Kugel or a Credit Card! // I didn’t have the type of relationship with my father where I could ask for an explanation.

As told to Ruthie Samber

When I was a kid, whenever anyone mentioned going into business with a relative, my father would say, “Mit mechutanim est men kugel.” This meant that while it was a great idea to sit around and eat kugel with family, going into business with them was a lousy idea. The Yiddish phrase had no doubt been coined by someone who had, against his better judgment, allowed a son or son-in-law to work for him who subsequently ran the company he’d built from scratch into the ground.

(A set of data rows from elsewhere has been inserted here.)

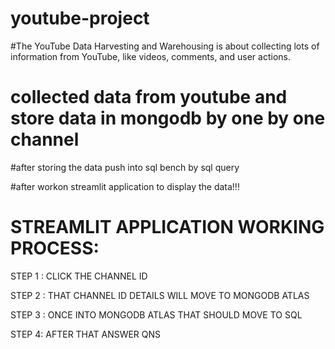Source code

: # youtube-project

#The YouTube Data Harvesting and Warehousing is about collecting lots of information from YouTube, like videos, comments, and user actions. 

# collected  data  from youtube and store  data in mongodb by one by one channel 

#after  storing the data  push into sql bench by sql query 

#after  workon  streamlit application  to display  the data!!!

# STREAMLIT  APPLICATION WORKING PROCESS:
 STEP 1  :  CLICK THE  CHANNEL ID  
 
 STEP 2 :   THAT CHANNEL ID DETAILS WILL MOVE  TO MONGODB ATLAS
 
 STEP 3 :   ONCE INTO MONGODB ATLAS THAT SHOULD  MOVE  TO SQL 
 
 STEP 4:  AFTER THAT  ANSWER  QNS
 
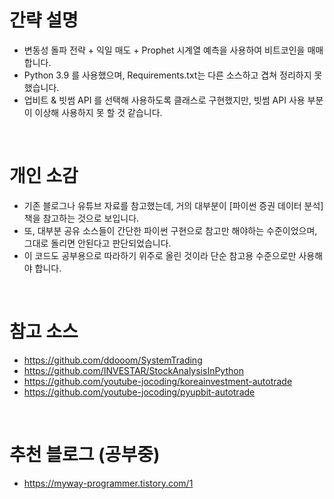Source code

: # 간략 설명
- 변동성 돌파 전략 + 익일 매도 + Prophet 시계열 예측을 사용하여 비트코인을 매매합니다.
- Python 3.9 를 사용했으며, Requirements.txt는 다른 소스하고 겹쳐 정리하지 못했습니다.
- 업비트 & 빗썸 API 를 선택해 사용하도록 클래스로 구현했지만, 빗썸 API 사용 부분이 이상해 사용하지 못 할 것 같습니다.

<br />

# 개인 소감
- 기존 블로그나 유튜브 자료를 참고했는데, 거의 대부분이 [파이썬 증권 데이터 분석] 책을 참고하는 것으로 보입니다.
- 또, 대부분 공유 소스들이 간단한 파이썬 구현으로 참고만 해야하는 수준이었으며, 그대로 돌리면 안된다고 판단되었습니다.
- 이 코드도 공부용으로 따라하기 위주로 올린 것이라 단순 참고용 수준으로만 사용해야 합니다. 

<br />

# 참고 소스
 - https://github.com/ddooom/SystemTrading
 - https://github.com/INVESTAR/StockAnalysisInPython
 - https://github.com/youtube-jocoding/koreainvestment-autotrade
 - https://github.com/youtube-jocoding/pyupbit-autotrade

<br />

# 추천 블로그 (공부중)
- https://myway-programmer.tistory.com/1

“Mit mechutanim est men kugel,” my father would reply whenever one of my brothers mentioned the possibility of joining him in the retail store he’d founded back in the ’60s and turned into a mega-empire. My father insisted on hiring only strangers, employees he could keep at arm’s length and treat fairly and squarely without any emotional involvement. Still, he was a popular and generous boss who had a good reputation among his employees.
As children, my brothers and I knew very little about our father’s business, because he wanted it that way. He rarely allowed us to visit him in his office, and studiously avoided talking about work at home.

Eventually the six of us grew up and got married, the boys learning in kollel for a while before finding their own source of parnasah. My father helped most of us, lending us seed money to open a business and not differentiating between sons and sons-in-law. Some of my brothers were successful while others floundered a bit, but eventually we all found our groove.

I was second to the youngest, followed by my baby sister. By the time I got married my father was in his late 60s and had already mellowed. He allowed himself to relax a bit, went into the office a little later than he used to, and even occasionally took off for an extended weekend. Three years after my wedding, right after the birth of our second child, I decided to leave kollel and look for a job.